By Dawn's Early Light blog takes a look at Tony Blair's big challenge:
The developed world is worried about the spread of AIDS, radical Islam, avian bird flu, and a host of other troubles in the developing world. However without radical farm subsidy reform, starting in Europe (as proposed by the United States) and followed by Japan, the Doha round will accomplish little.
Indeed. European farm subsidies make ours look like chump change. What's worse, they hurt the ability of third world countries to compete in the world market.
Michelle Malkin notes that a recovering soldier received a vicious bit of hate mail:
...a US Army soldier named Joshua Sparling received the death wish while recovering from a gunshot wound he received in Ramadi, Iraq. It's the only Christmas card he received. Fox & Friends is urging you to counter the hate by sending your thanks and good wishes to Sparling:
I know I will. Our heroes, our palladins, our soldiers-- they deserve better than "death wish" mail.

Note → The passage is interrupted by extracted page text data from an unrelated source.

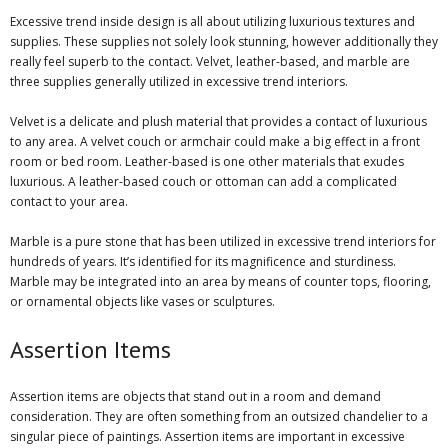
Excessive trend inside design is all about utilizing luxurious textures and
supplies. These supplies not solely look stunning, however additionally they
really feel superb to the contact. Velvet, leather-based, and marble are
three supplies generally utilized in excessive trend interiors.
Velvet is a delicate and plush material that provides a contact of luxurious
to any area. A velvet couch or armchair could make a big effect in a front
room or bed room. Leather-based is one other materials that exudes
luxurious. A leather-based couch or ottoman can add a complicated
contact to your area.
Marble is a pure stone that has been utilized in excessive trend interiors for
hundreds of years. It’s identified for its magnificence and sturdiness.
Marble may be integrated into an area by means of counter tops, flooring,
or ornamental objects like vases or sculptures.
Assertion Items
Assertion items are objects that stand out in a room and demand
consideration. They are often something from an outsized chandelier to a
singular piece of paintings. Assertion items are important in excessive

Protein Wisdom offers some fun thoughts on the defeatist Democrats, particularly DNC Chairman:
...the national Democrats either 1) are completely incapable of defending a country and sustaining a necessarily muscular foreign policy; or else, 2) Teddy Kennedy, while scrounging around in the family vault for a swig of vintage Absinthe, inadvertantly stumbled upon a Genie bottle, and—after wishing for more Absinthe and a pair of Hooter’s waitresses who “really dig the belly fat”—he used his last wish to ensure that world peace is triggered the moment the US pulls its troops out of Iraq.
Major Democrats, beholden to the radical anti-war base they cottled and cultivated, now are doing their best to snatch defeat from the jaws of victory.
Resurrection Song blog wonders if we're being too soft on the European Union:
What exactly can the United States do with European allies who are not particularly friendly to our goals and often openly unfriendly to this administration? Courting them won’t bring them back in line and challenging them will just broaden the anti-American sentiment.
Indeed. Whatever we do, we should not try to "repair" the alliances with Europe. But we shouldn't go out of our way to damage those alliances, either.
Last Week's Classiness Certification from WILLisms.com:
Posted by Will Franklin · 6 December 2005 05:56 PM
Classy roundup, Will, as always! I missed many of these in my regular (slumming) routine! ;)
Posted by: Beth at December 7, 2005 02:14 AM
Excellent job! Thanks very much for including the posting concerning my Grandma's 100th birthday.
Posted by: Suldog at December 7, 2005 07:43 AM
Lol, thanks for the link. I don't know how classy it is to get a piece of glass stuck in your a$$ from a photocopier, though.
Anyhow, care for a blogroll exchange at all?